The consultation held ahead of the granting of a licence allowing taxi firm Uber to operate in Aberdeen has been branded “farcical” by a MSP.
It was announced last week the ride-hailing firm had been granted permission to operate in the city.
Council officials were able to approve the licence rather than it going before a committee.
BBC Scotland has learned a notice detailing the application was posted in the window of offices rented by Uber.
It was the only public notification of the application.
Aberdeen Central SNP MSP Kevin Stewart said it had not given anyone a realistic opportunity to object.
The delegated powers that were used for the licence can only be used if there are no objections following a period of consultation.
The application was sent to the normal statutory consultees which in this case was only Police Scotland, and no objection was raised.
Uber was required to place a statutory notice of display.
The firm has rented a registered office on Berry Street in Aberdeen.
Although the period of consultation has ended, the notice is still displayed at the bottom of a window at the main entrance.
‘No consultation whatsoever’
Nothing was posted on Uber or Aberdeen City Council’s websites and no notice was placed in the local press.
MSP Kevin Stewart told BBC Scotland: “I think that the consultation itself has been farcical.
“I have had a lot of correspondence already from taxi drivers and constituents about the fact that there has been no consultation whatsoever.
“The fact the the council only talked to the statutory consultee, which in this case is Police Scotland, and no-one else is quite outrageous.
“It’s ridiculous that officers of the council have taken the decision to allow Uber to operate using delegated powers.”
He has written to council chief executive Angela Scott to express concerns.
An Aberdeen City Council spokesperson said: “Police Scotland is the statutory consultee for an application for a booking office. No other persons are directly consulted with for such applications.
“The applicant is, however, required to display a notice at the proposed booking office for 21 days which must be viewable by the public. The applicant complied with this requirement.

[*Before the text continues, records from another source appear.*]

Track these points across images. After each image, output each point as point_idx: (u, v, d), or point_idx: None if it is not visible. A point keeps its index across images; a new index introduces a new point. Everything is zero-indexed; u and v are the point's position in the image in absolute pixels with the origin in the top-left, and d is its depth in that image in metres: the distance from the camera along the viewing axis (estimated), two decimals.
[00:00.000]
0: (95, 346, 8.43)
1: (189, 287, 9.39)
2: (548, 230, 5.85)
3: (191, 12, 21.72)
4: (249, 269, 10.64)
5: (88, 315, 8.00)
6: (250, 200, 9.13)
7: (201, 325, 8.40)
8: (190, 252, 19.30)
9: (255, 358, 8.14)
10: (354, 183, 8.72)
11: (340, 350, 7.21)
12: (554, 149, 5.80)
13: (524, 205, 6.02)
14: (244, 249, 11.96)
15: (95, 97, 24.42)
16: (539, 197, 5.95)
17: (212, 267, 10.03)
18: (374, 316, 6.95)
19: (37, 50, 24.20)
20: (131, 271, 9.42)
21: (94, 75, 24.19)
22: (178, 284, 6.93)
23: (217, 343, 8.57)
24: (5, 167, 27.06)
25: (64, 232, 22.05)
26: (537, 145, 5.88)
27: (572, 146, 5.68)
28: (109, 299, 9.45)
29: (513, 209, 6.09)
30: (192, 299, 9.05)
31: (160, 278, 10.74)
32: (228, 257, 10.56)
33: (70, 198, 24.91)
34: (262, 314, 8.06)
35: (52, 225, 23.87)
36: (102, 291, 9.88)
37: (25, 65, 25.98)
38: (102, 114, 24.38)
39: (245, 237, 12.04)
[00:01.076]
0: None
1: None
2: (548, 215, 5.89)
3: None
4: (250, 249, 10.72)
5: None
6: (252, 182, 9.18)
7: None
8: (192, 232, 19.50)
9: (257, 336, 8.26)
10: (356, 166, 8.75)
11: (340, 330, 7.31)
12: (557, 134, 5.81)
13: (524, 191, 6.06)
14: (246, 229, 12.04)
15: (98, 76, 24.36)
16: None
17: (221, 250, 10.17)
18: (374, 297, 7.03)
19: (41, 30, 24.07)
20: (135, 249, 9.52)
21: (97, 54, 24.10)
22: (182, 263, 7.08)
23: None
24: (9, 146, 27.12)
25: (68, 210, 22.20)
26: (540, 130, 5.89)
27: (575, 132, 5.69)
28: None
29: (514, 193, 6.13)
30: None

“As there were no objections, the matter was not referred to the Licensing Committee. This is usual practice.”
Last week Uber confirmed that a licence had been granted but said there was not currently a launch date set for the service.

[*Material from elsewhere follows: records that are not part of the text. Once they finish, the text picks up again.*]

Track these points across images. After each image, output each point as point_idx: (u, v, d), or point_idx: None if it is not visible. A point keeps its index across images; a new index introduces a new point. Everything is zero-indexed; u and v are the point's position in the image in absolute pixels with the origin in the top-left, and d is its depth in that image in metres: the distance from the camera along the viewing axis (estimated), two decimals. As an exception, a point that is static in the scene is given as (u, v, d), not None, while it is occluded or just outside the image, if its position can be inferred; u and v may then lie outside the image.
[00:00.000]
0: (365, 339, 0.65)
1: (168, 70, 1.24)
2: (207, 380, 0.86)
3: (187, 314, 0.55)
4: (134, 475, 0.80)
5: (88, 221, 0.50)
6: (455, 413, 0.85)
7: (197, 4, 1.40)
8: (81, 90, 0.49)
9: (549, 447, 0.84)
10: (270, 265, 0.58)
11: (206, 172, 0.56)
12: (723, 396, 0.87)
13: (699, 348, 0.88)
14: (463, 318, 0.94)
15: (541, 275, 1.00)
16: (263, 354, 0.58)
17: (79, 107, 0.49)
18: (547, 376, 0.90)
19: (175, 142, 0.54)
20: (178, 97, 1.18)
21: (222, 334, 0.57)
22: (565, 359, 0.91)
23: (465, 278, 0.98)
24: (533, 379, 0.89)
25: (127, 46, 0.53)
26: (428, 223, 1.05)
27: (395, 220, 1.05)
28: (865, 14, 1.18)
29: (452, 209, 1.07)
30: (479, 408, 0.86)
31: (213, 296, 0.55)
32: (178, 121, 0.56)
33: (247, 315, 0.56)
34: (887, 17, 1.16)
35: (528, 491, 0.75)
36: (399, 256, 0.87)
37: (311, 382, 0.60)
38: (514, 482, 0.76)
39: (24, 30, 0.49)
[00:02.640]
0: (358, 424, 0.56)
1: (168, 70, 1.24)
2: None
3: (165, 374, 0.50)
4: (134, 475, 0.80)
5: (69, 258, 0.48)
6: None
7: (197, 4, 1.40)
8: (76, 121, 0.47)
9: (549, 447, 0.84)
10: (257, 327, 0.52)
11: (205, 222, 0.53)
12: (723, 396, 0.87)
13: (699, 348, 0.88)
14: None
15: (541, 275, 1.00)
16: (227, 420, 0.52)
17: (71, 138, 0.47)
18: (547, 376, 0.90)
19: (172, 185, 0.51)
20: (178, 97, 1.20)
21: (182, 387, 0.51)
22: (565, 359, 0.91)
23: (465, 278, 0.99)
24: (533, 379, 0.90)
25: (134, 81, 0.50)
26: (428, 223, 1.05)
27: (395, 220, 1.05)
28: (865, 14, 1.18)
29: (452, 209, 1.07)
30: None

Uber is a cashless service where users book taxis through a smartphone app.
An Uber spokesman said the firm would benefit drivers, customers and improve competition in the city.
He said: “We’re really pleased about being granted a licence in Aberdeen.
“Passengers tell us they love being able to book a reliable ride at the touch of a button.
“Furthermore, tens of thousands of licensed private hire drivers across the country have partnered with us because with Uber they can choose if, when and where they drive.”
The controversial taxi firm was deemed unfit to operate by Transport for London and is appealing against a decision to remove its licence with similar action being taken in York.
It also currently operates in Glasgow and Edinburgh.